We were having so much fun sitting there (really, living like celebrities) that we ordered a small lunch and I got a Perrier and the whole afternoon cost us about $50, but provided us a really wonderful experience. We never tried using the beach (we weren't even dressed for it), and I'm sure that, had we shown up with snorkel fins and flying the Princess flag (the blue and white striped beach towels), we might not have been allowed to feel so welcome. But what we did do was so perfect that we want to spend an afternoon there again on a future cruise. 

The beach at the Kia Ora (look, but don't touch!)

Our view for the afternoon (Life. Does. Not. Get. Any. Better. Than. This.)

The view from the Kia Ora pool

By 3:30pm, a few clouds started to move in and the wind picked up a bit and that was a most welcome change, because we faced the walk back to the tender pier, which was not a long one (maybe a mile), but which, we knew from experience, could be beastly hot when the sun was out. It was quite a thrill to hear the huge waves thundering on the reef just off the coast on the ocean side of the island, and that kept us motivated as we made our way along the uneven road back to the pier. If it weren't for the fact that there are occasional vehicles and a few houses and pensions and people, that part of the island reminds us a great deal of walking to Lighthouse Beach on the southern end of Eleuthera from Princess Cays. 

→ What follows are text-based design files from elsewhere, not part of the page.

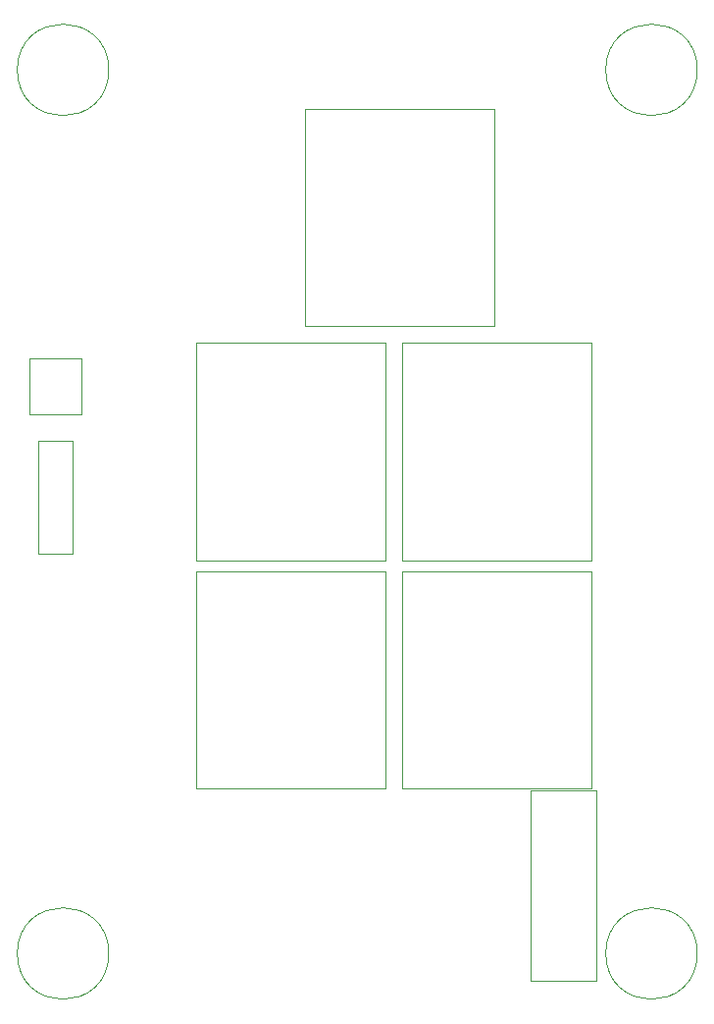
<source format=gbr>
G04 #@! TF.GenerationSoftware,KiCad,Pcbnew,(5.1.5)-3*
G04 #@! TF.CreationDate,2020-04-27T22:49:15-04:00*
G04 #@! TF.ProjectId,Pwr_Diff_Breakout,5077725f-4469-4666-965f-427265616b6f,v1*
G04 #@! TF.SameCoordinates,Original*
G04 #@! TF.FileFunction,Other,User*
%FSLAX46Y46*%
G04 Gerber Fmt 4.6, Leading zero omitted, Abs format (unit mm)*
G04 Created by KiCad (PCBNEW (5.1.5)-3) date 2020-04-27 22:49:15*
%MOMM*%
%LPD*%
G04 APERTURE LIST*
%ADD10C,0.050000*%
G04 APERTURE END LIST*
D10*
X80641000Y-149419800D02*
G75*
G03X80641000Y-149419800I-3950000J0D01*
G01*
X113929000Y-95309800D02*
X97619000Y-95309800D01*
X113929000Y-95309800D02*
X113929000Y-76569800D01*
X97619000Y-76569800D02*
X97619000Y-95309800D01*
X97619000Y-76569800D02*
X113929000Y-76569800D01*
X104531000Y-115502800D02*
X88221000Y-115502800D01*
X104531000Y-115502800D02*
X104531000Y-96762800D01*
X88221000Y-96762800D02*
X88221000Y-115502800D01*
X88221000Y-96762800D02*
X104531000Y-96762800D01*
X104501000Y-135187800D02*
X88191000Y-135187800D01*
X104501000Y-135187800D02*
X104501000Y-116447800D01*
X88191000Y-116447800D02*
X88191000Y-135187800D01*
X88191000Y-116447800D02*
X104501000Y-116447800D01*
X131441000Y-73219800D02*
G75*
G03X131441000Y-73219800I-3950000J0D01*
G01*
X122311000Y-135187800D02*
X106001000Y-135187800D01*
X122311000Y-135187800D02*
X122311000Y-116447800D01*
X106001000Y-116447800D02*
X106001000Y-135187800D01*
X106001000Y-116447800D02*
X122311000Y-116447800D01*
X122311000Y-115502800D02*
X106001000Y-115502800D01*
X122311000Y-115502800D02*
X122311000Y-96762800D01*
X106001000Y-96762800D02*
X106001000Y-115502800D01*
X106001000Y-96762800D02*
X122311000Y-96762800D01*
X80641000Y-73219800D02*
G75*
G03X80641000Y-73219800I-3950000J0D01*
G01*
X131441000Y-149419800D02*
G75*
G03X131441000Y-149419800I-3950000J0D01*
G01*
X78279000Y-102932800D02*
X78279000Y-98082800D01*
X73779000Y-102932800D02*
X78279000Y-102932800D01*
X73779000Y-98082800D02*
X73779000Y-102932800D01*
X78279000Y-98082800D02*
X73779000Y-98082800D01*
X77549000Y-114932800D02*
X77549000Y-105212800D01*
X74549000Y-114932800D02*
X77549000Y-114932800D01*
X74549000Y-105212800D02*
X74549000Y-114932800D01*
X77549000Y-105212800D02*
X74549000Y-105212800D01*
X117021000Y-135377800D02*
X117021000Y-151777800D01*
X122721000Y-135377800D02*
X117021000Y-135377800D01*
X122721000Y-151777800D02*
X122721000Y-135377800D01*
X117021000Y-151777800D02*
X122721000Y-151777800D01*
M02*

</source>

It was 4:15pm by the time we arrived back on the Pacific Princess, and the skies were dark enough that we didn't rush to an open deck to watch sailaway. Instead, we showered and got ready for Breeza Marina night in the Elite lounge and then a very simple dinner of (for me) sliced, grilled chicken breast on mixed greens with honey mustard dressing, and, of course, sorbet ('cause there's always room for sorbet). We wanted to finish dinner early enough to attend the 7pm show in the Cabaret Lounge and waiter Jose accommodated us, as he always does. 

Comedian/musician Dan Riley performed, and we thought we remembered him from Caribbean itineraries, and we did. He is an extremely talented guitarist who injects some humor into his show, and we enjoyed it very much, but, honestly, by the time it ended, we were half asleep, which is why this post had to wait until the next day. 

Unfortunately, this was the evening that several toilets chose to take the night off on the ship, and I had to stay half dressed so as to make a quick getaway to the (working) public toilet one deck up. What is it about having a non-working toilet that makes me need to use one every five minutes (it was a lot like camping that way)? Finally, about 10pm, I was awakened by the telltale automatic multiple flushes that always indicate a plumbing problem has been resolved (isn't it funny that the toilet flushing during any other night does not wake me up, but when I'm waiting for it...?), but we've heard that a few were still out this morning. Oh well, it's part of being on an older ship at sea, but, for us, the inconvenience lasted only two hours. 

There were plenty of other entertainment options available last evening- 70s night theme particularly comes to mind- and God bless the people who can go all day and then party at night. We simply cannot. But we're cruising in the manner we enjoy, interspersing less active days with active ones, and eating and drinking and spending in moderation all the way. It certainly works well for us.